Sevgim ikiye bölünmüş bir çocuk sevgisi değil, karesi alınmış bir tutkuya dönüşmüştü seninle birlikte. Bana kahve yapıp balkona getireceğin ve sinemaya gideceğimiz günlerin hayalini çok erken kurmuştum. Kıyafetlerimden yiyeceğin ama hiç iznini almayacağın o günlerin…
Birbirimize ters düşerken “Babasının kızı” dediğimde aslında en çok bana benzediğin gerçeğini görmezden geliyordum şimdi. Sen de ağabeyin ve babanla yaşadığım mutluluğun en kıymetli dört köşesinden birisin. Seninle yeniden duyumsamıştım; ayak seslerine gülümsemeyi, gece çıkardığın homurtuların dahi bana yaşama sevinci oluşunu. Sen kızı olmayan bir annenin asla anlayamayacağı bir duyguyu tattırdın bana. Varlığınla varlığımın keşfini sağladığın günden beri aramızdaki o özel bağın bugünlerde dilimden düşmeyen adı bende: “İrem kızım, sevgi pıtırcığım”.
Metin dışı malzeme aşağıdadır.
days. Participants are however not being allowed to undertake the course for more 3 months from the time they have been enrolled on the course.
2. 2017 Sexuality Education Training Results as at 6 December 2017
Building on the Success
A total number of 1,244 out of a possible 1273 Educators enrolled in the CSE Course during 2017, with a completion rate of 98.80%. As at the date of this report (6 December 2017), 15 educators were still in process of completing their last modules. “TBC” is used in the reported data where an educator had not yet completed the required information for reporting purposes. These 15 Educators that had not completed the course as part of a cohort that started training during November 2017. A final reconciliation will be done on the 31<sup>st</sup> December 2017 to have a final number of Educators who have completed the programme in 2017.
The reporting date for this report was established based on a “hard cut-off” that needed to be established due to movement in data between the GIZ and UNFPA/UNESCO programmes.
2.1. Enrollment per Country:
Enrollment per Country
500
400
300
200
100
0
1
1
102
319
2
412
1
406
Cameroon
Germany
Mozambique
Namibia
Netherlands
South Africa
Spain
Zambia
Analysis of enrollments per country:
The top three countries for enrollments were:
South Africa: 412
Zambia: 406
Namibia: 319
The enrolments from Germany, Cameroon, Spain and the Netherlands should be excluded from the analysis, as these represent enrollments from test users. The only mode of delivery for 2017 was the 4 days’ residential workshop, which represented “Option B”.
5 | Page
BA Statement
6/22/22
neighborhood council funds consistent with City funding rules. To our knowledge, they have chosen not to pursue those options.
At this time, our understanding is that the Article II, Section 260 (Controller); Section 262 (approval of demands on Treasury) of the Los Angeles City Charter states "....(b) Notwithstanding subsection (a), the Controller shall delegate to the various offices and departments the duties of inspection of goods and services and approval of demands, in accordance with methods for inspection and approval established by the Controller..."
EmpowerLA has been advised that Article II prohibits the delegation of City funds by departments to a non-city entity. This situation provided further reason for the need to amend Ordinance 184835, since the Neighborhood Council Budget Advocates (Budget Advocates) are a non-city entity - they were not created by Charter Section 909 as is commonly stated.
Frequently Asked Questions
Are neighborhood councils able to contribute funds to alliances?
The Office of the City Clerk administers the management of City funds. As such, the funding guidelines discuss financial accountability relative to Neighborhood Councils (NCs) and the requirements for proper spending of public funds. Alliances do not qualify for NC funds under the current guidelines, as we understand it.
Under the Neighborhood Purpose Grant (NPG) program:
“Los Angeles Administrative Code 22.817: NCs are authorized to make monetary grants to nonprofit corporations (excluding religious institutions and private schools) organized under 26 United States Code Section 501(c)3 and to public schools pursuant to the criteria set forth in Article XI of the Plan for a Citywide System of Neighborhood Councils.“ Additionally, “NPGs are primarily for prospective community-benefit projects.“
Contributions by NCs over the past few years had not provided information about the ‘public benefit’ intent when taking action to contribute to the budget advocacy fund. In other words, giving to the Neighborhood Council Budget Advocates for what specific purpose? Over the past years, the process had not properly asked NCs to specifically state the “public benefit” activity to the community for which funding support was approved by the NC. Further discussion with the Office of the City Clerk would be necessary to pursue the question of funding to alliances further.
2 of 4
İnsanın kendi bedeninde kendi türünden bir canlıya sahip olması, besinini duygulardan alan bir tohumu ana rahminde koruması ve zamanı geldiğinde kendi varoluşundan daha büyük bir deneyime doğması, sancıların bir nefeste son bulması. iki insanın cana sahip çıkma yolunda bir damla gözyaşında buluşması.